Les Spacers Toulouse en déplacement à Alès, ce soir, à 20 heures : c'est l'heure de vérité pour eux
On peut mettre le nez au ras des pâquerettes (fils d'agriculteur dans la région d'Albi), Maxime vise un BTS agricole) et viser haut.
Car cet espoir de la classe « biberon » du club toulousain aimerait bien opérer en pointu. « Si j'étais barré par ma taille (1m95), je me contenterais de réceptionneur-attaquant mais ce qui est sûr, c'est que j'aimerais viser plus haut, une carrière professionnelle s'entend», explique Maxime Milhau.
En attendant, il se contente de quelques entrées comme serveur : « Bien sûr que je suis frustré mais je sais aussi qu'il faut en passer par là et continuer à apprendre. Se retrouver avec les « pros » est une belle satisfaction. J'aimerais, c'est vrai, plus de temps de jeu. Mais il n'est pas question de me plaindre. Beaucoup aimeraient être à ma place. »

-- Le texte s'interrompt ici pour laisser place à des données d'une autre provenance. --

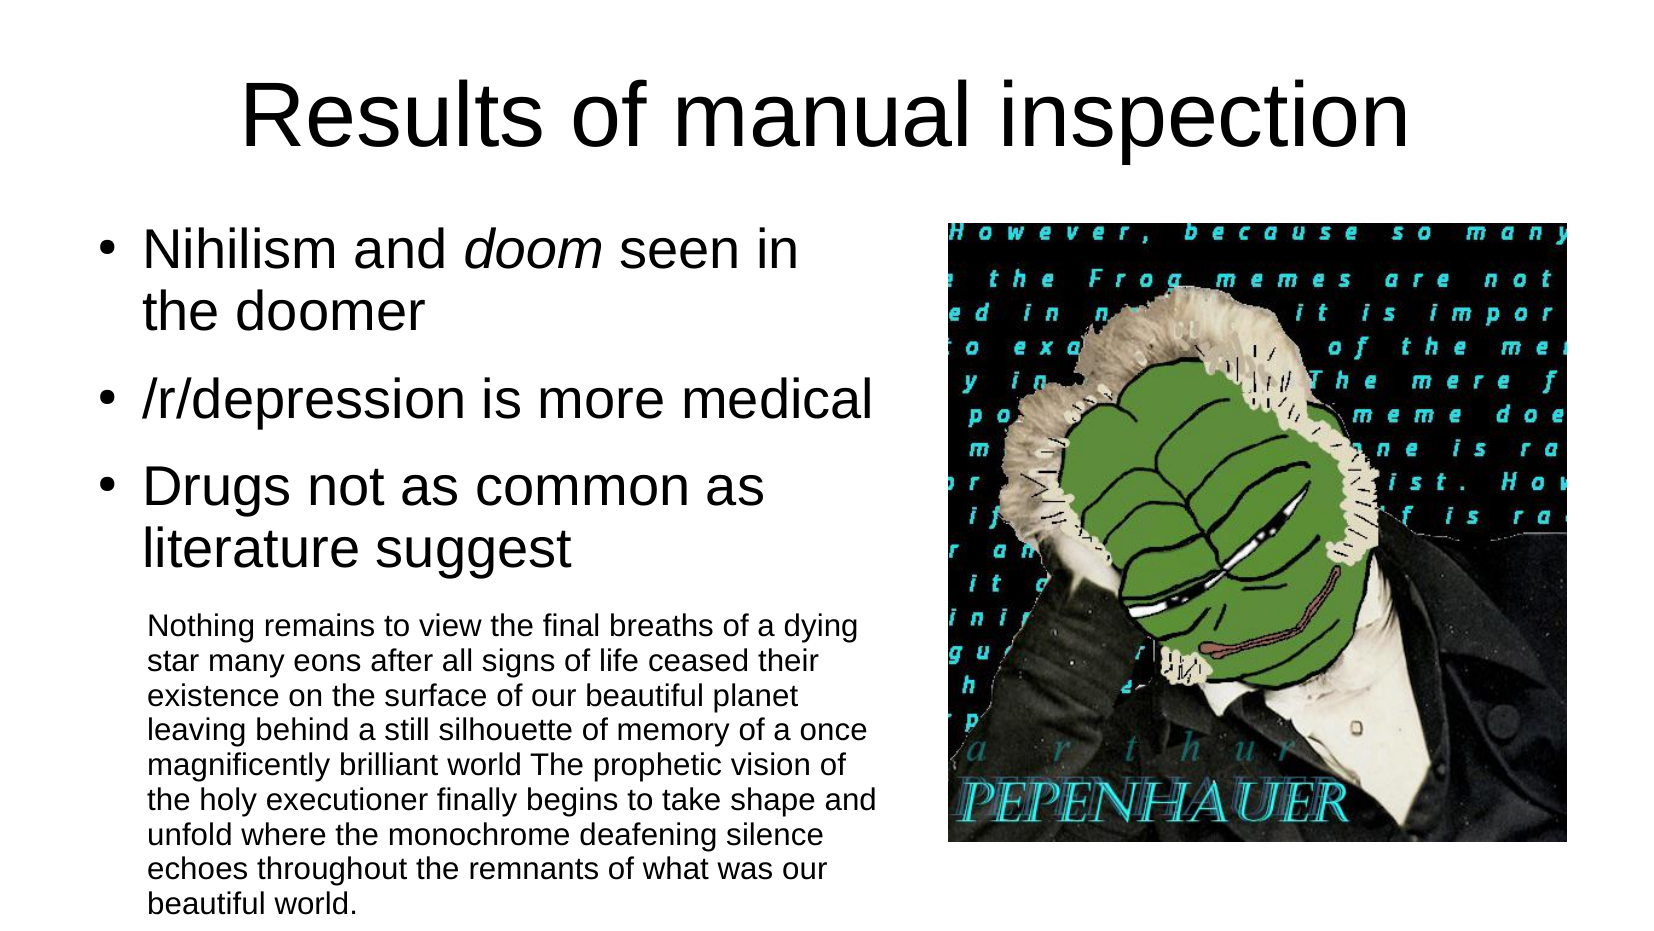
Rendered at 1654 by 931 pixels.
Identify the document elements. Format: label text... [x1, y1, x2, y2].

list Nihilism and doom seen in the doomer /r/depression is more medical Drugs not as common as literature suggest [82, 217, 889, 602]
picture [948, 223, 1567, 843]
title Results of manual inspection [82, 37, 1571, 193]
text_box Nothing remains to view the final breaths of a dying star many eons after all signs of life ceased their existence on the surface of our beautiful planet leaving behind a still silhouette of memory of a once magnificently brilliant world The prophetic vision of the holy executioner finally begins to take shape and unfold where the monochrome deafening silence echoes throughout the remnants of what was our beautiful world. [132, 601, 901, 929]
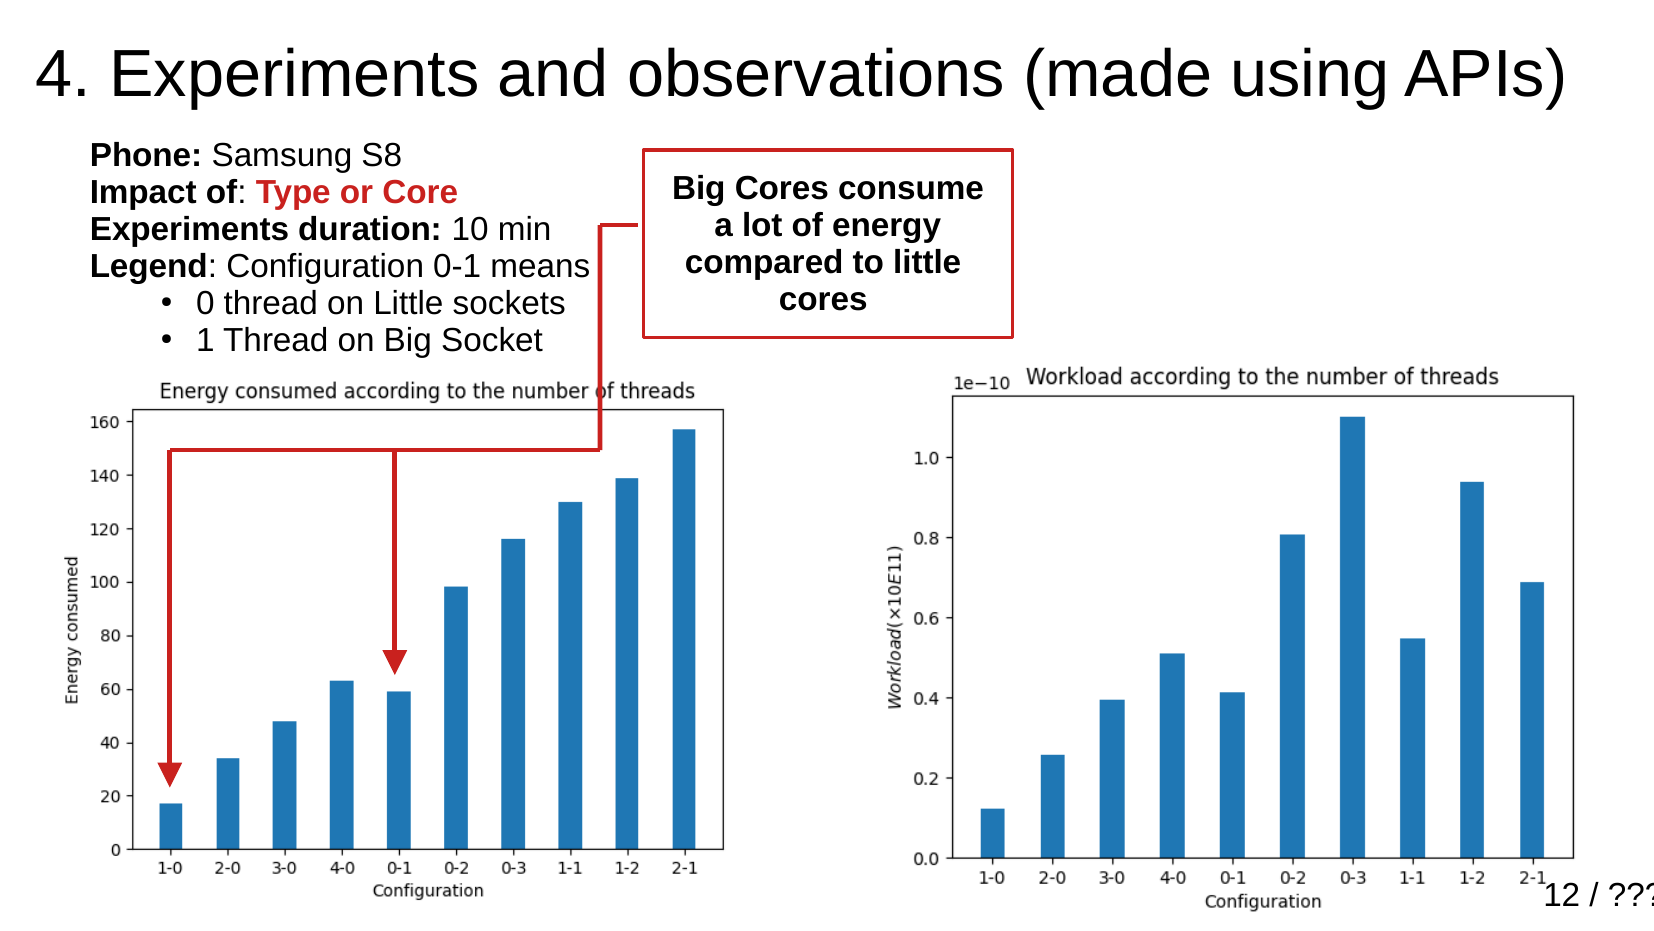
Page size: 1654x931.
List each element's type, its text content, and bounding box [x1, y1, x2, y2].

picture [852, 323, 1653, 924]
picture [37, 340, 799, 912]
title 4. Experiments and observations (made using APIs) [35, 0, 1629, 148]
text_box 12 / ??? [1528, 868, 1654, 931]
text_box Big Cores consume a lot of energy compared to little cores [643, 149, 1013, 338]
text_box Phone: Samsung S8 Impact of: Type or Core Experiments duration: 10 min Legend: Configuration 0-1 means 0 thread on Little sockets 1 Thread on Big Socket [75, 129, 638, 367]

Maxime a souvent été mis en avant pour son service délicat à négocier avec le nouveau ballon, et il a son idée : « Effectivement, le service flottant est beaucoup plus dur à récupérer qu'un service smashé, plus facile à défendre. Il exige de nouvelles stratégies. »

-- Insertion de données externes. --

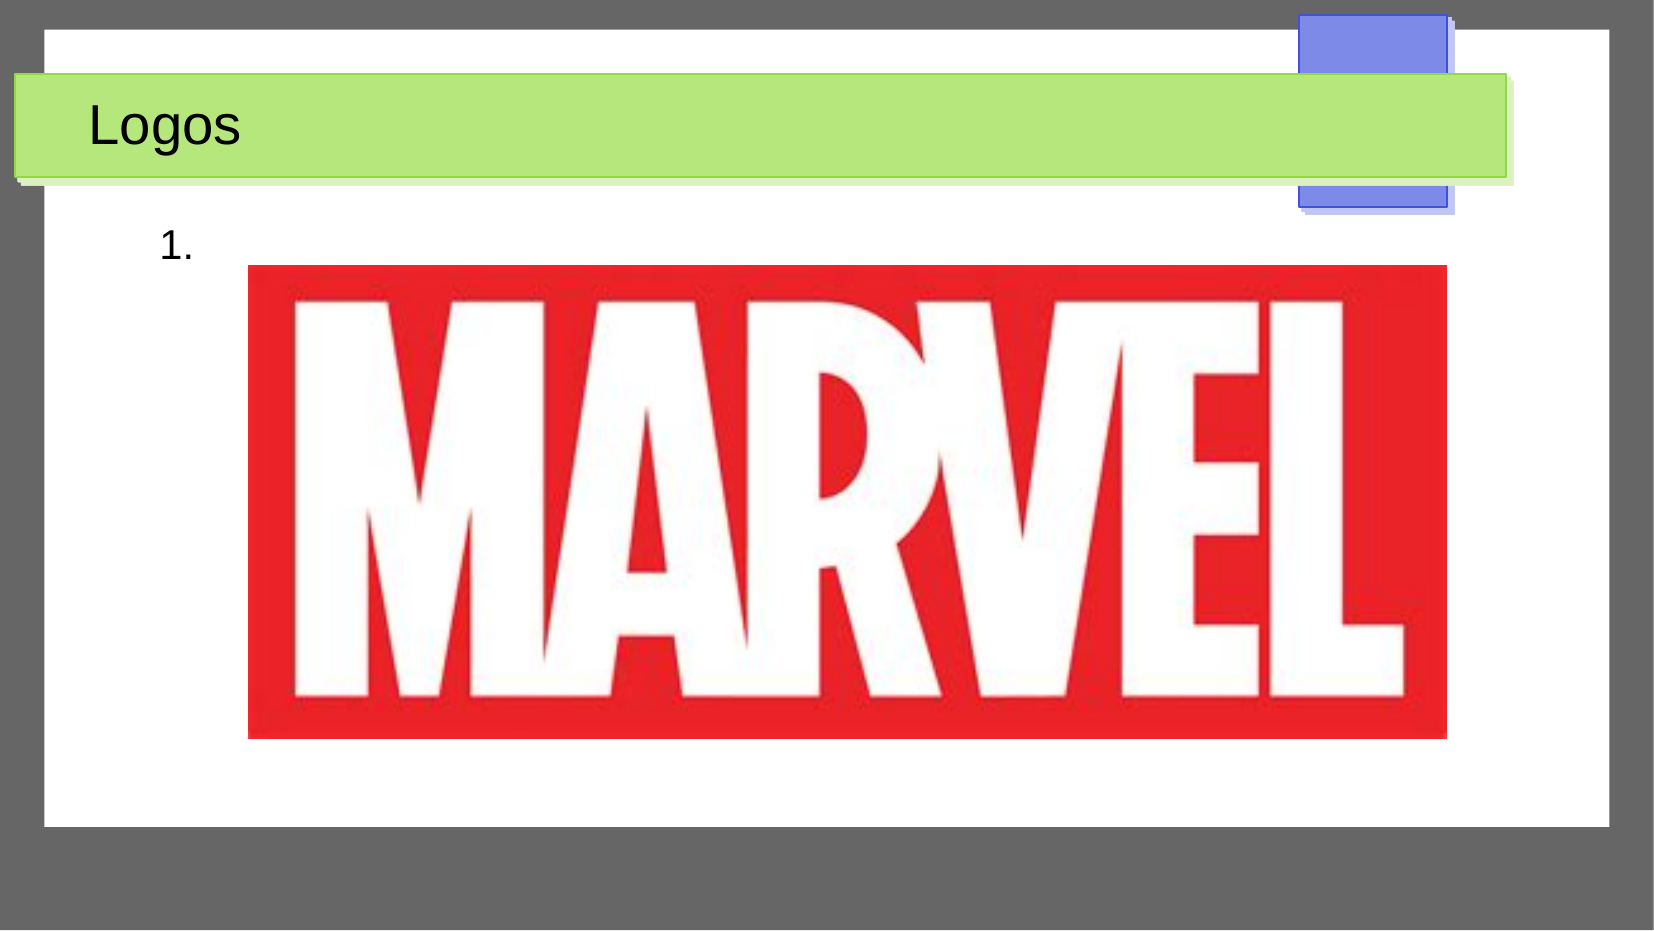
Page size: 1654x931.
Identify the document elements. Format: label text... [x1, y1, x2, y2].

list 1. [88, 221, 1565, 813]
picture [248, 265, 1447, 739]
title Logos [88, 73, 1506, 178]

Alors forcément, ce déplacement à Alès, qui arrive après l'interlude « Coupe de France » et une série de trois échecs notoires en championnat, devient lourd d'enjeux.

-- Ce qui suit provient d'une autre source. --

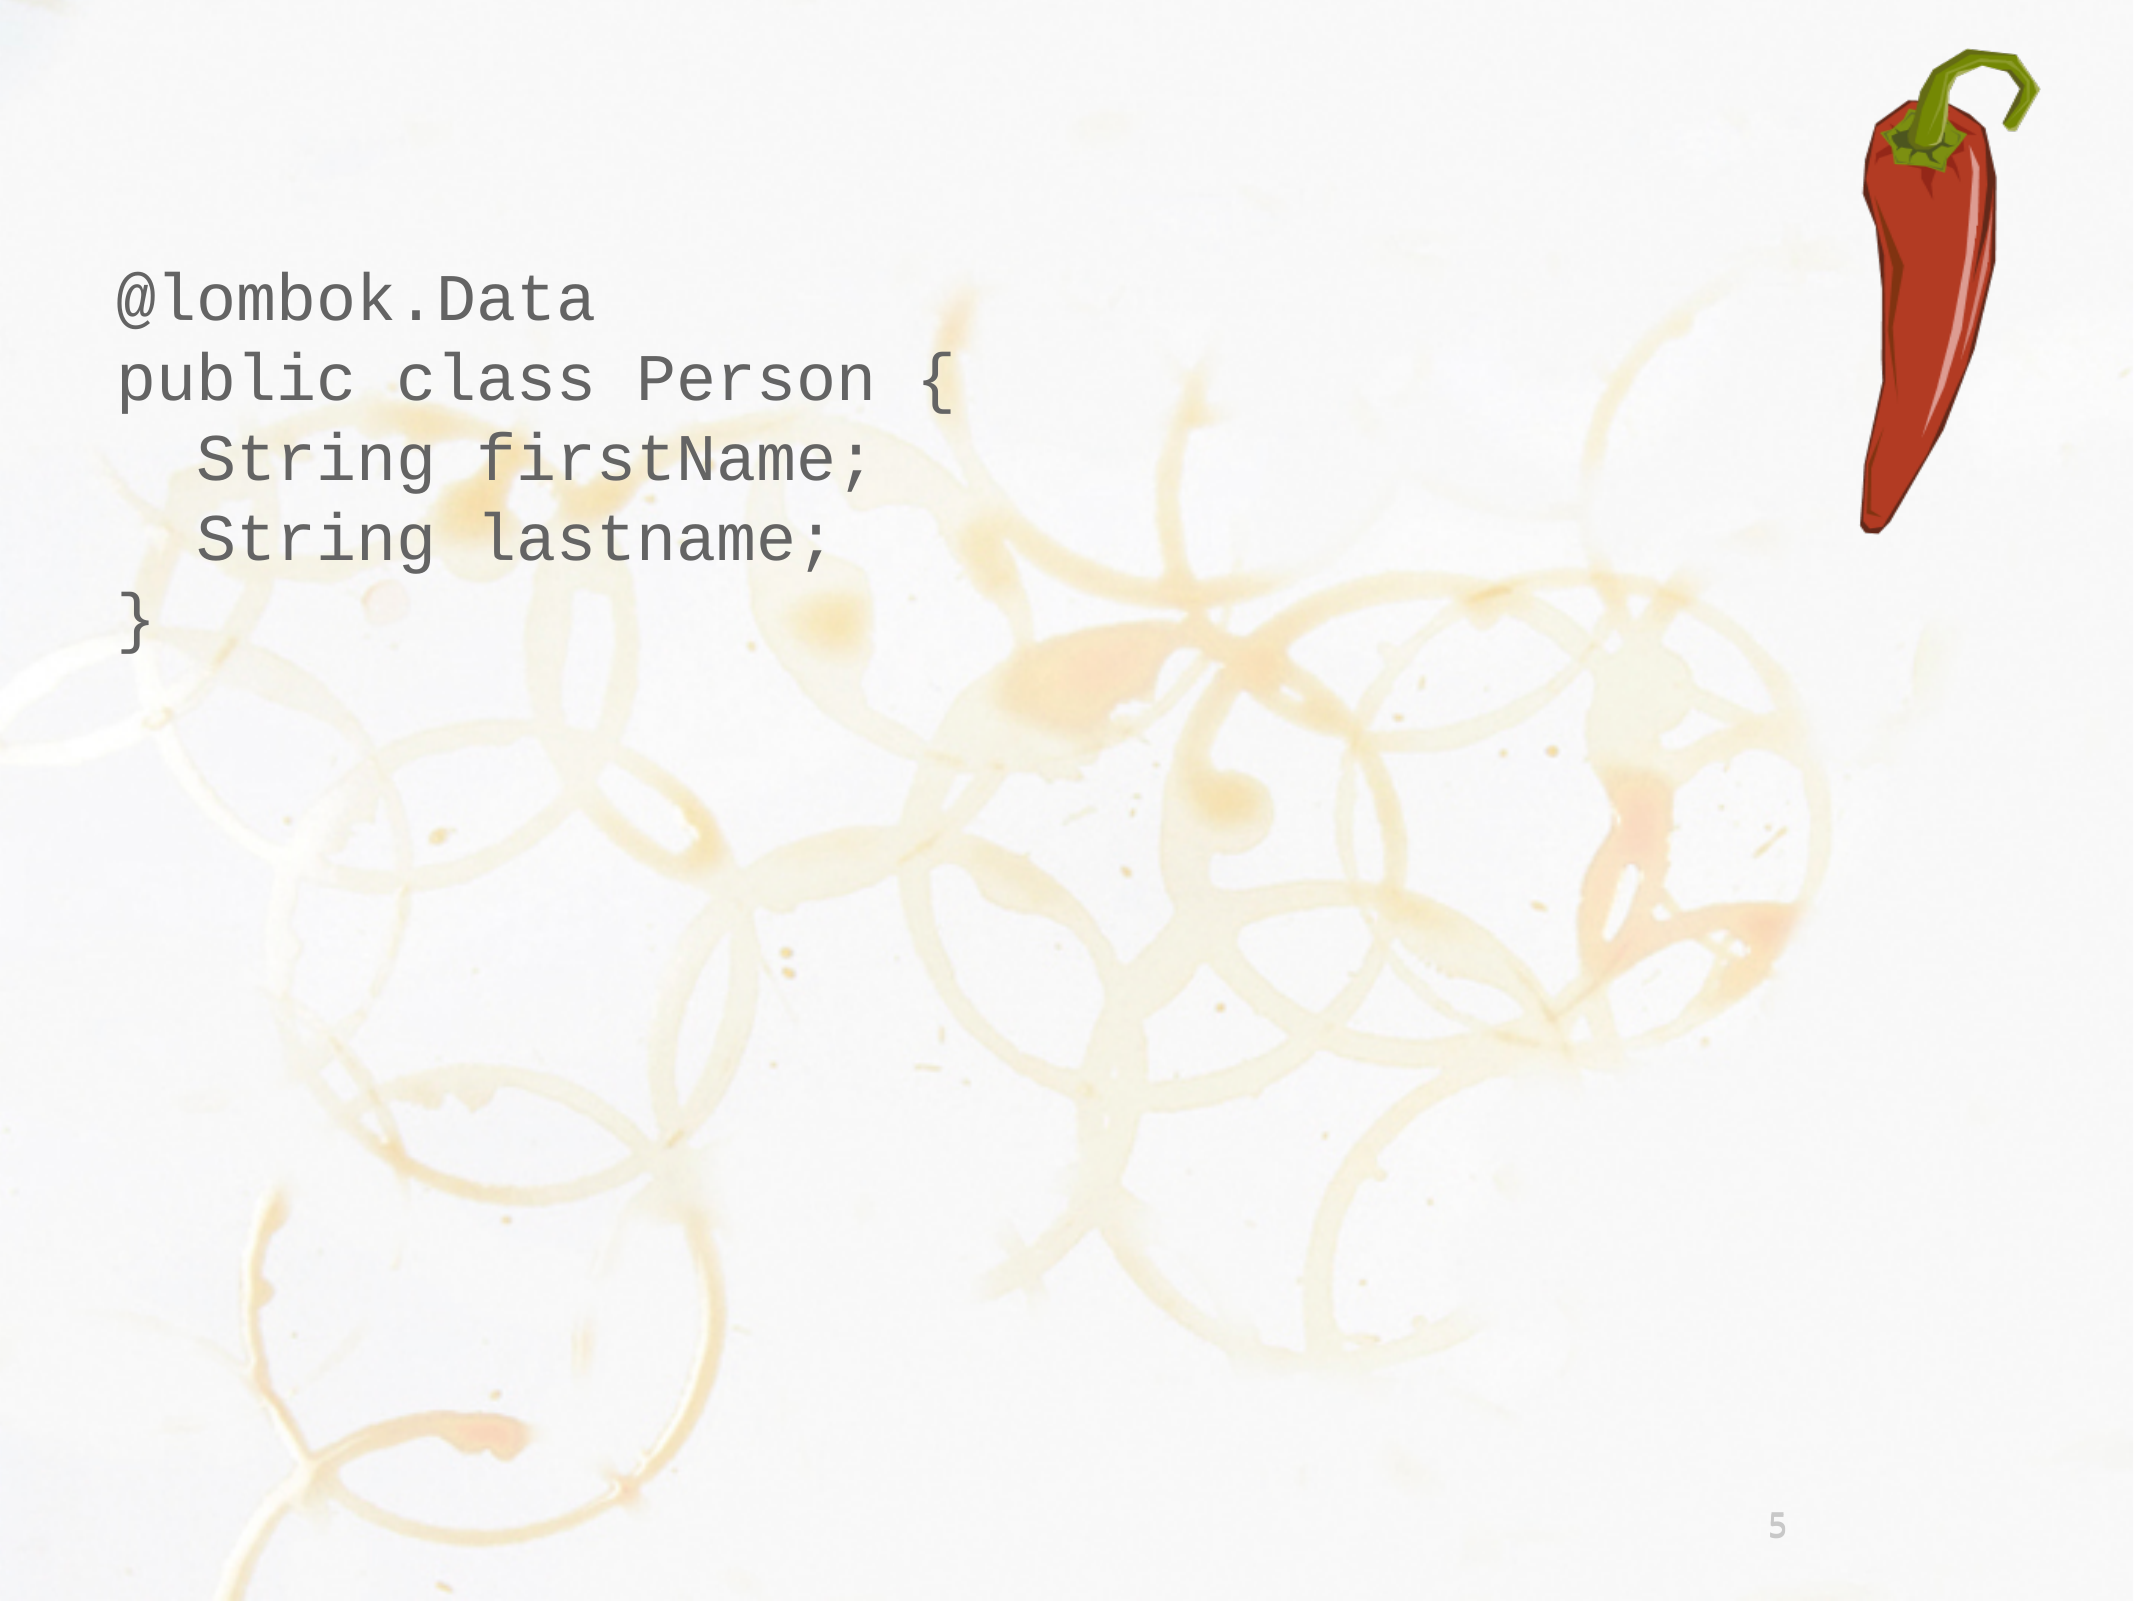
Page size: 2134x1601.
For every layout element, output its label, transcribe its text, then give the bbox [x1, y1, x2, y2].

picture [0, 0, 2134, 1601]
list @lombok.Data public class Person { String firstName; String lastname; } [45, 245, 1049, 909]
text_box <number> [1747, 1497, 1809, 1554]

« Ces défaites sont oubliées et c'est tant mieux. Je crois que la Coupe nous a remis sur les rails même si c'est à prouver face à Alès. Et puis nous, les jeunes, à cheval sur l'équipe 1 et l'équipe réserve, nous n'avons peut-être pas subi le choc de la même façon que nos coéquipiers. Il est toutefois clair que nous sommes dans l'obligation de vaincre face à cet adversaire direct qui nous avait battus chez nous l'an passé.»
Seul problème, le capitaine Vincent Duhagon sera absent (déchirure au mollet), suppléé par l'homme à tout faire : Gaël Vandaele.
Christian ASPE
Maxime Milhau se contente de (bien) servir en attendant de viser plus haut.